The global Brent benchmark has registered a call skew for 14 consecutive sessions, while the equivalent US marker has seen such a pattern for the 13 most recent trading days. Those are the longest stretches since late 2024, when Israel launched attacks on Iranian military installations.
Thousands are estimated to have been killed in the recent wave of unrest to challenge Supreme Leader Ayatollah Ali Khamenei and his regime, sparking an international outcry, including warnings from US President Donald Trump of “strong action” if the killings did not stop.
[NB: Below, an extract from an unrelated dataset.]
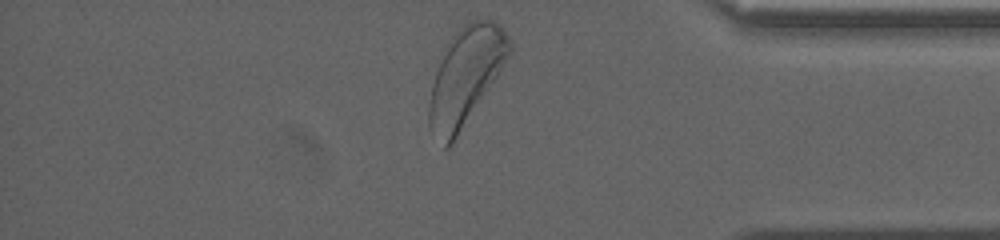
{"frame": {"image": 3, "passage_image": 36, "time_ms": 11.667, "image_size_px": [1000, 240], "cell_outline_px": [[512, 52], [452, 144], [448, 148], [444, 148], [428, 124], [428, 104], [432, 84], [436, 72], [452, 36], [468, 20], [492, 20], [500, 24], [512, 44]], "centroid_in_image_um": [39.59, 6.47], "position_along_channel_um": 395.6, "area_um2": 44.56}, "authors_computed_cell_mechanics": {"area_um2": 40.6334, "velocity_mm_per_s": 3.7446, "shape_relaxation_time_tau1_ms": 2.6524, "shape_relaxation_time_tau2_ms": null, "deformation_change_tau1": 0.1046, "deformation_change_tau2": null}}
Trump said this week that the US has a “big armada” headed to the Middle East because of Iran, but added that he hoped the US won’t have to use it.
Options markets have been the main way traders have wagered on heightened geopolitical risk in the Middle East in recent years, in a period that started with Hamas’s attack on Israel in October 2023. When the US struck Iran last year, premiums for calls spiked and then collapsed after it became apparent that oil facilities had been spared.
“The focus on Iran continues,” said Arne Lohmann Rasmussen, chief analyst at A/S Global Risk Management. “The market will likely remain nervous over the coming days.”
The uncertainty is leading to chunky additions of bullish options contracts. Open interest in Brent call options has accrued at the fastest pace this month in at least six years, according to Bloomberg calculations of ICE Futures Europe data. It follows the busiest ever day of Brent crude call options trading earlier this month.
Hedge funds have also boosted net-bullish wagers on crude to the highest since August, while several volatility gauges also hit multimonth highs over the past few weeks.
A possible American intervention stands to disrupt the OPEC producer’s roughly 3.3 million barrels-a-day oil production. Consultant Rapidan Energy Group recently raised the odds that an Iranian retaliation to potential US strikes would result in a substantial disruption in Gulf energy flows from 15% to 20%.